Task to complete: Write out the passage on the Julien Dubuque Bridge word for word, starting at "In the early" and ending at "passes through Illinois.".

Bridge in Illinois and Iowa, U.S.

The Julien Dubuque Bridge is a bridge over the Mississippi River that connects Dubuque, Iowa and East Dubuque, Illinois. The bridge is part of U.S. Route 20 (US 20). It is one of two automobile bridges over the Mississippi in the area (the Dubuque–Wisconsin Bridge 3 mi north links Dubuque with Wisconsin), and is listed in the National Register of Historic Places.

== Description ==
The Julien Dubuque Bridge is a light grey color. The bridge spans 5760 ft and is 28 feet wide. The longest span is 845 feet.

==History==
For a number of years, people living in the area wanted a bridge to replace the old bridge, which was called either the "High Bridge" or the "Wagon Bridge." However, economic conditions at the time made it difficult to get the financing together to build a new bridge.

During World War II, a new bridge became even more important as it would help facilitate military transportation. In 1942, the first parts of the bridge began construction. In 1943, the bridge was completed. It was painted gray to decrease visibility of the bridge for enemies.

Because the bridge was financed with bonds, it initially operated as a toll bridge. Money from the tolls was used to repay the debts. Large traffic paid the debts 11 years ahead of schedule and the bridge was toll free by 1954.

In the early 1990s, the bridge underwent an extensive renovation. The deck was replaced, and a new walkway was installed. Prior to this renovation, the bridge was dark green; however, it again was painted a light gray that is currently maintained.

Prior to the construction of the Dubuque-Wisconsin Bridge, the Julien Dubuque Bridge also carried US 61 and US 151. This resulted in both of these highways passing a short distance through Jo Daviess County, Illinois, between Dubuque and Wisconsin. Now both highways cross the Mississippi on the Dubuque–Wisconsin Bridge, which directly connects Wisconsin and Iowa, and neither US 61 nor US 151 passes through Illinois.

On June 9, 2008, the bridge was struck by a number of runaway barges shortly after 8 p.m. Fifteen barges—which were loaded with corn, soybeans, and iron ore—struck one of the pillars on the eastern side of the main channel. Unsure of whether the bridge was stable, authorities temporarily closed it until an inspection could be performed. Traffic was rerouted on to the Dubuque–Wisconsin Bridge a few miles to the north.

Data extracts:
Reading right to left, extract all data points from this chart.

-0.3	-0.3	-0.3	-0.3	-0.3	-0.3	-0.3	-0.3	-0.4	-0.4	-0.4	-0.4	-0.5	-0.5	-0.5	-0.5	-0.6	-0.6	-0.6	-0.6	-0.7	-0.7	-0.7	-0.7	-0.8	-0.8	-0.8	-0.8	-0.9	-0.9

==

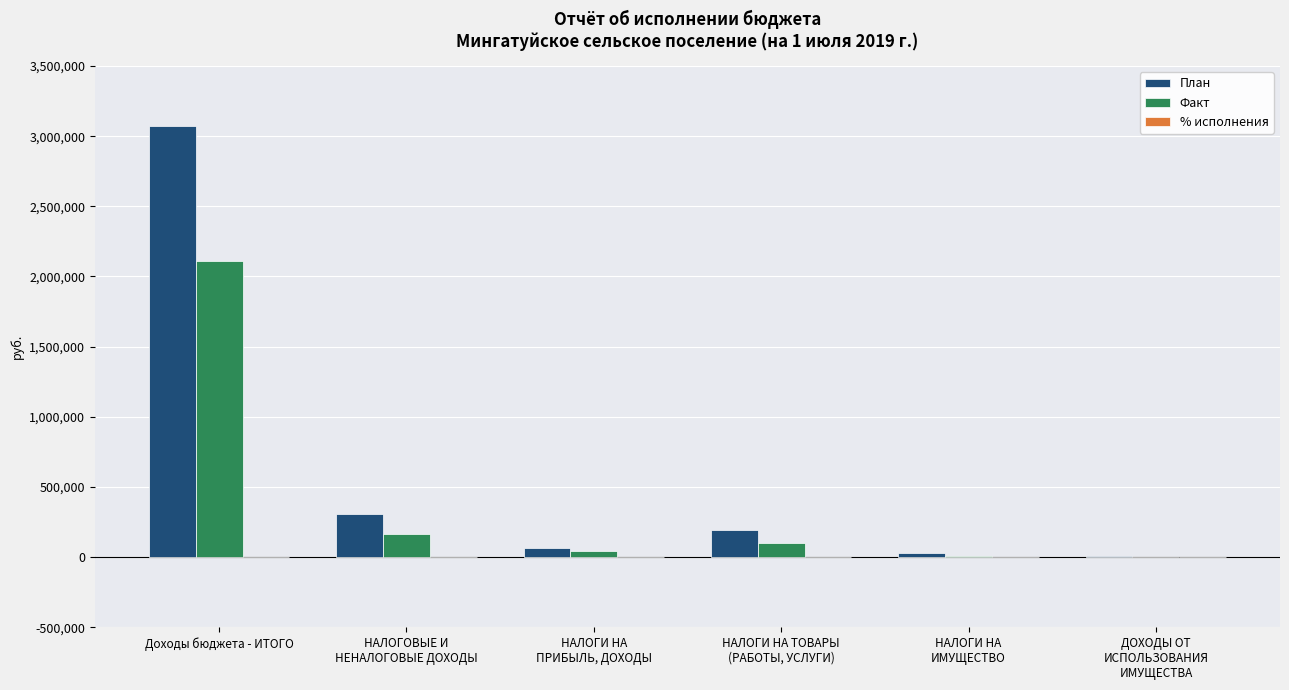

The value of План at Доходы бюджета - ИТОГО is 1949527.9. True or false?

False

Output for this task:
In the early 1990s, the bridge underwent an extensive renovation. The deck was replaced, and a new walkway was installed. Prior to this renovation, the bridge was dark green; however, it again was painted a light gray that is currently maintained.

Prior to the construction of the Dubuque-Wisconsin Bridge, the Julien Dubuque Bridge also carried US 61 and US 151. This resulted in both of these highways passing a short distance through Jo Daviess County, Illinois, between Dubuque and Wisconsin. Now both highways cross the Mississippi on the Dubuque–Wisconsin Bridge, which directly connects Wisconsin and Iowa, and neither US 61 nor US 151 passes through Illinois.